Two players said they saw Bechler collapse in the grass as he attempted to complete the run. He looked pale and dazed as he sat in the cart.

"He was really, really incoherent," said pitcher Matt Riley. "He was finishing the run and fell down. It doesn't look too good. It's really humid out there, and it's hard to stay hydrated. I just hope he's all right."

The Orioles coaching staff has divided the daily workouts into 12-minute stations, with water breaks in between. Players are encouraged to drink plenty of fluids, especially since Minnesota Vikings lineman Korey Stringer died from heatstroke during the 2001 training camp.

"There's plenty of water out there. Everybody stops to get some after every session," Hargrove said. "We have very competent medical people, and they were on top of it from the get-go, so I don't see how anything could have been done differently to keep this from happening."

Bechler arrived at camp Wednesday heavier than his listed weight of 239, and one coach questioned the amount of hours the right-hander devoted to getting in shape. He labored to complete Friday's run, which concluded the approximately three-hour workout, and was pulled off the field by Hargrove before finishing Saturday.

"That was more of a disciplinary thing than anything when we took him out," Hargrove said.

Asked to describe Bechler's conditioning, Hargrove said, "Not good."

"Back 20 or 25 years ago, everybody came into camp to get in shape, but that's not the game anymore. You come into camp in shape or you're behind. The conditioning we're doing, especially the first week, is nothing out of the ordinary."
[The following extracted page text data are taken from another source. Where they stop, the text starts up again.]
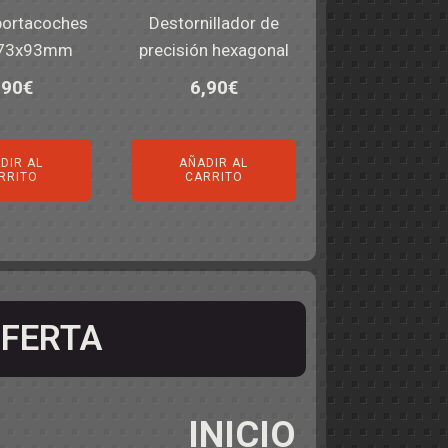
portacoches
Destornillador de
173x93mm
precisión hexagonal
,90
€
6,90
€
DIR AL
AÑADIR AL
RRITO
CARRITO
FERTA
INICIO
Bechler appeared in three games for the Orioles last season and was 6-11 with a 4.09 ERA at Triple-A Rochester. He is expected to begin this season with the Orioles' new Triple-A affiliate in Ottawa.

Versatile Conine plans first

Jeff Conine's locker includes three different gloves: one for playing first base, one for third base and one for the outfield. Never funneled into one position at spring training since joining the Orioles, Conine said this year could be different.

He'll take fly balls in the outfield and grounders at third, just to stay ready, but Conine expects to be the first baseman on Opening Day. The Orioles again have penciled in David Segui as the designated hitter, hoping to keep him healthy by limiting his time on the field, and the roster is stocked with outfielders.

"It's nice as far as my comfort level goes," Conine said. "I'm probably more mentally prepared for first than anywhere else, but I'll still get my work in other places, too."

Plenty of catchers

The Orioles are at full strength behind the plate with Geronimo Gil's arrival yesterday. He joined Brook Fordyce, Izzy Molina, Carlos Mendez, Eli Whiteside and Steve Lomasney as camp catchers.

Gil was late reporting to camp so that he could stay in Mexico to be with his mother, who was hospitalized for three days.

Gil and Fordyce were the primary catchers last season, with Molina appearing in one game before returning to the minors. Whiteside is regarded as the organization's top catching prospect and finished last season at Double-A Bowie. Lomasney and Mendez, a career .300 hitter in 3,884 minor league at-bats, signed as free agents.